The Inter-American Development Bank (IDB) has expressed deep concern over Latin America’s shrinking export volume, blaming the decline on decreasing competitiveness.
The value of goods export from Latin America grew 9.7 % in the first quarter of 2018 compared to the same quarter in the previous year, but the volume of exports was found declining by 3%. Moreover, the recent growth in exports was driven largely by the increases in the prices of commodities such as oil and copper.
This ‘speaks to the region’s loss of market share due to declining competitiveness’, the bank has stated. According to the report, low productivity and high trade costs are affecting the export performance of the region.
It is estimated that the region’s competitiveness dropped by 7.4 percentage points between 2011 and 2016, while exports decreased by a stunning 22%.
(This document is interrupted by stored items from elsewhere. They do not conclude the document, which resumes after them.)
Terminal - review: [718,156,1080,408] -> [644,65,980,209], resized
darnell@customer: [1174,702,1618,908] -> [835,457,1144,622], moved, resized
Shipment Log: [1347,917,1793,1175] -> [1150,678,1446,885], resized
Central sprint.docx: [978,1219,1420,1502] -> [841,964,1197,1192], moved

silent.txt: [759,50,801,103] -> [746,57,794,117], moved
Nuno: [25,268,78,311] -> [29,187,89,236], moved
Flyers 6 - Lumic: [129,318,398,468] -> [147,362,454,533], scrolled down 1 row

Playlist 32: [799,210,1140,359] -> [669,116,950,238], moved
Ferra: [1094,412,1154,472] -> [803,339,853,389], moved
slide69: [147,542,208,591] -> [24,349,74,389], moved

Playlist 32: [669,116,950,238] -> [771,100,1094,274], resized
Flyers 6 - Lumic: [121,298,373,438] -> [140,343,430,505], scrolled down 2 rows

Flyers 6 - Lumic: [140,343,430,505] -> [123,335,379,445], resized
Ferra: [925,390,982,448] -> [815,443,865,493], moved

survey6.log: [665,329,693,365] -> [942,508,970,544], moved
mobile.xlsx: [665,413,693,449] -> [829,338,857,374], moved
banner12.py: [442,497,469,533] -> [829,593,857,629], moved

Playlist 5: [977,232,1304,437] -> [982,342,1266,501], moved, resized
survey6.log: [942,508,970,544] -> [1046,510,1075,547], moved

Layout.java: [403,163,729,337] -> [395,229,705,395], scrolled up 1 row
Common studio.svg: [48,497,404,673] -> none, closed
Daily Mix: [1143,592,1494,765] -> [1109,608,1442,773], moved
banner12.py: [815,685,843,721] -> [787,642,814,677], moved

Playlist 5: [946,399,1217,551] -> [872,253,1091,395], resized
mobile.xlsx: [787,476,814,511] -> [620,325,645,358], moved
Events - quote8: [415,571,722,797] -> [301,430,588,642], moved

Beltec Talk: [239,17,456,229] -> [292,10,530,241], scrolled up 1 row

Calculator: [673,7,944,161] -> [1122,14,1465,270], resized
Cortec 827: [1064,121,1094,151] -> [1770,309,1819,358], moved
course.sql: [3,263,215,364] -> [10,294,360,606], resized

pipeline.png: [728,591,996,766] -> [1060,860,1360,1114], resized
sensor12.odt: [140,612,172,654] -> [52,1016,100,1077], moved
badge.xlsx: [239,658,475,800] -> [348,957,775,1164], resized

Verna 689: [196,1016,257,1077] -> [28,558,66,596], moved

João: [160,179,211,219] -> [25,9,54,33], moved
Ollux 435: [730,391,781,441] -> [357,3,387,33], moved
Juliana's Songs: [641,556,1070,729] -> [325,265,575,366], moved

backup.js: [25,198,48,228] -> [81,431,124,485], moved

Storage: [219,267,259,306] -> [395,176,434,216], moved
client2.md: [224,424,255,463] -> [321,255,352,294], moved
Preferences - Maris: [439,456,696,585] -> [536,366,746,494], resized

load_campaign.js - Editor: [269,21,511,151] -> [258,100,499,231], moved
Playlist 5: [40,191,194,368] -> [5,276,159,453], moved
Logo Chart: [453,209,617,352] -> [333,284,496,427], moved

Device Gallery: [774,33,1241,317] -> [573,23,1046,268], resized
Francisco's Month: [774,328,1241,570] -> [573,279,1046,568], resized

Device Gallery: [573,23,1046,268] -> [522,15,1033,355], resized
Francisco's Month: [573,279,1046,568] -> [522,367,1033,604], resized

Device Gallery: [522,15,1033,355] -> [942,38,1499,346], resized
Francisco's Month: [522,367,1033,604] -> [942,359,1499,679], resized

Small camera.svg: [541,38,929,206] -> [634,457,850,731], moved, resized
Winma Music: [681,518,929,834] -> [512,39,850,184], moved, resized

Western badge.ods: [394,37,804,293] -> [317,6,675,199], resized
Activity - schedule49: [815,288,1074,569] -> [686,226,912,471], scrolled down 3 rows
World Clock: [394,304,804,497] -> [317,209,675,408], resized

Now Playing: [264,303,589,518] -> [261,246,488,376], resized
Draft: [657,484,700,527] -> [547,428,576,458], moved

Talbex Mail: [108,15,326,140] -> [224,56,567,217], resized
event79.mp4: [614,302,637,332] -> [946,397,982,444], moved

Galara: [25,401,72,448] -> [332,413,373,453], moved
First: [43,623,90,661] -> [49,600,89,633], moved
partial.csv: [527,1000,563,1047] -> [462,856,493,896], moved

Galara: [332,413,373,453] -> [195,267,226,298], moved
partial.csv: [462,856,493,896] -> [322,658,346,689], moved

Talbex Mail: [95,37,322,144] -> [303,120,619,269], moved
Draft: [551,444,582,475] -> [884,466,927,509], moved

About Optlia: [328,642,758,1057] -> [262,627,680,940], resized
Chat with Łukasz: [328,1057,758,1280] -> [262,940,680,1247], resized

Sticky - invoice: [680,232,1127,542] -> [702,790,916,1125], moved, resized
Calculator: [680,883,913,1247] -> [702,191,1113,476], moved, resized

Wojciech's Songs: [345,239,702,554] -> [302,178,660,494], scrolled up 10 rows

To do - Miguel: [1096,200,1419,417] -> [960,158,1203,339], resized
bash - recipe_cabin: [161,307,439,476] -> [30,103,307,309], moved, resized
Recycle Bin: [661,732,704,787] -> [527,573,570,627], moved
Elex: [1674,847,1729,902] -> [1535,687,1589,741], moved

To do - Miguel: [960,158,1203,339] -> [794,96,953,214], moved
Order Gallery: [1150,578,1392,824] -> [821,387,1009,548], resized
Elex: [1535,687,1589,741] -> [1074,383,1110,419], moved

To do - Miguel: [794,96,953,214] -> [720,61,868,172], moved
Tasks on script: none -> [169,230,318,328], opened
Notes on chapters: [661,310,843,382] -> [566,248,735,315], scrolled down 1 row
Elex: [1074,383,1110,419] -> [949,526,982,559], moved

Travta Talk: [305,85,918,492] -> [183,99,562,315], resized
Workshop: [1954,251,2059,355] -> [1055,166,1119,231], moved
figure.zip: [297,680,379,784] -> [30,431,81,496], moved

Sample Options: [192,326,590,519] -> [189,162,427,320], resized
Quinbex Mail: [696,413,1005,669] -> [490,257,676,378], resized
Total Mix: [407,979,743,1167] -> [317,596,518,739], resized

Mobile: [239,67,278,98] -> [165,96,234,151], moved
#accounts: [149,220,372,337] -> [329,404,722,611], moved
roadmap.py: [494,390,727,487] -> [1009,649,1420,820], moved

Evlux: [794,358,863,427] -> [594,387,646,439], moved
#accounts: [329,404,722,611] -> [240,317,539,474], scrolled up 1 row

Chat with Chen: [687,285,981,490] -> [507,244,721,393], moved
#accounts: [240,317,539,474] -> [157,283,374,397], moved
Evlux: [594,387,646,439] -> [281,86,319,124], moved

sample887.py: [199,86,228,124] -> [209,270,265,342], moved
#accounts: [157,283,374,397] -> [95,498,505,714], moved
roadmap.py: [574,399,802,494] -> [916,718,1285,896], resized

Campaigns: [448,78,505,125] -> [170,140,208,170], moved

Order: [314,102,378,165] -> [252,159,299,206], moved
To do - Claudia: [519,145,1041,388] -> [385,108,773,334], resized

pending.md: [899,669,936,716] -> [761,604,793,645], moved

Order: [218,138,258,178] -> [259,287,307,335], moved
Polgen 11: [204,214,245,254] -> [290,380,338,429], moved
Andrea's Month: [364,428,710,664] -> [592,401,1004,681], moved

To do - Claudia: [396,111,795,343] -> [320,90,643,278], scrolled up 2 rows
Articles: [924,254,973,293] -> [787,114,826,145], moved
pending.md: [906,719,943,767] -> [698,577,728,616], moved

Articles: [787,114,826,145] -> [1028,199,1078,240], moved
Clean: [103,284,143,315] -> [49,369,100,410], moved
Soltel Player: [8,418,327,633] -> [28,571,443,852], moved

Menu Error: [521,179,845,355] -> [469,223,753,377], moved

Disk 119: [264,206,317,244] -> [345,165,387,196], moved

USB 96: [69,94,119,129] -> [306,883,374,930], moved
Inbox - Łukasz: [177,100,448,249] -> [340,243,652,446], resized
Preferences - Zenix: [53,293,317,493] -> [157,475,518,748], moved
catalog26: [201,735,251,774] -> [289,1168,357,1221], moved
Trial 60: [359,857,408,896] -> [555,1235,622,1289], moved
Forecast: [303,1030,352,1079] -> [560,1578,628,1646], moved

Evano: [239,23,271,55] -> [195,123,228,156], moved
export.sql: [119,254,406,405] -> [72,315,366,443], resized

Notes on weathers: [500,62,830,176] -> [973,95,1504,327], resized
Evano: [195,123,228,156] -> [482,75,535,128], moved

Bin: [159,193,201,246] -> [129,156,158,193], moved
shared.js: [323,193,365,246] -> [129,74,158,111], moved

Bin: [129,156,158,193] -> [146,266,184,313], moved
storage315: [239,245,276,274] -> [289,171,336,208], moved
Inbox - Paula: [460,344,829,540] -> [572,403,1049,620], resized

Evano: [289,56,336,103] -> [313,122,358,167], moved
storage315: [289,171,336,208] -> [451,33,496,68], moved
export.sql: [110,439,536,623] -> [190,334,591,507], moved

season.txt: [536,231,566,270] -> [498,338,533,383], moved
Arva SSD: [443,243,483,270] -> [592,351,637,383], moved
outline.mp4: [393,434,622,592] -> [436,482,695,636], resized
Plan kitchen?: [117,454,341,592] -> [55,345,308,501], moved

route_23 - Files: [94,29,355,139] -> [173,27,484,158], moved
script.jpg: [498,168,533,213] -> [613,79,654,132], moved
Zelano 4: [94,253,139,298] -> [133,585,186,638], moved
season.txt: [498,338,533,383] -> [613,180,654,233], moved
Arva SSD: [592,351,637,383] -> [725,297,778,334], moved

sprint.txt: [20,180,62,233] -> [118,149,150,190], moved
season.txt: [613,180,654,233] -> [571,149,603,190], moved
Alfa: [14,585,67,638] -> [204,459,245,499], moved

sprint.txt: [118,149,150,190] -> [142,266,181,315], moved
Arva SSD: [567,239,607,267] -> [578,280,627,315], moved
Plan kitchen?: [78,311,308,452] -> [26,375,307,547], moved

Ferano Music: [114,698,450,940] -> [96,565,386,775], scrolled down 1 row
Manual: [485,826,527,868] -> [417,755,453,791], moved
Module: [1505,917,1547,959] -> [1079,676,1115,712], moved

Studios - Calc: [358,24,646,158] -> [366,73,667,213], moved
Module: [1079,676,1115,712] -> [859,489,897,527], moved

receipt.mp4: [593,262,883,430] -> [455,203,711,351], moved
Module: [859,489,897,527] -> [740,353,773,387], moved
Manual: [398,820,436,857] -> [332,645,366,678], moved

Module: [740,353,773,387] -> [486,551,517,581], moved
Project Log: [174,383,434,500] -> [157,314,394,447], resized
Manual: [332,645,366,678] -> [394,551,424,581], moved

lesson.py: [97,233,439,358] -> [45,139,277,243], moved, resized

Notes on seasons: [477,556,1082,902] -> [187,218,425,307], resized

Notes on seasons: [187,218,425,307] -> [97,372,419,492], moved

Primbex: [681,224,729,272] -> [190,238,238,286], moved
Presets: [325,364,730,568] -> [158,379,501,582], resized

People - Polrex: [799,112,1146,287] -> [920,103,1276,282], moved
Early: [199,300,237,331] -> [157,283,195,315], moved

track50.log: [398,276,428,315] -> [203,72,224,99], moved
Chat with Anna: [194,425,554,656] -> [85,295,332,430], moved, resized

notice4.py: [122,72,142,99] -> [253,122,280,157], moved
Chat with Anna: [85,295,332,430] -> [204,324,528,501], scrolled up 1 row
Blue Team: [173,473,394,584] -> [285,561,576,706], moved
“In a global context of growing uncertainty and low regional competitiveness, Latin America and the Caribbean urgently need to prioritize a policy agenda that will enable a leap in the quality of their exports,” said Paolo Giordano, principal economist at the IDB’s Integration and Trade Sector, who coordinated the report. “More sophisticated exports will help support the current trade recovery and lay the foundations for greater growth in the future.”
The IDB has urged countries in the region to leverage the potential for regional integration and develop what it calls ‘complex value chains’ to boost export.
“Strengthening higher-quality trade flows and regional value chains would not only benefit the export diversification and sophistication of exports, it would also help improve the competitiveness of the region’s economies in the global market,” the bank added.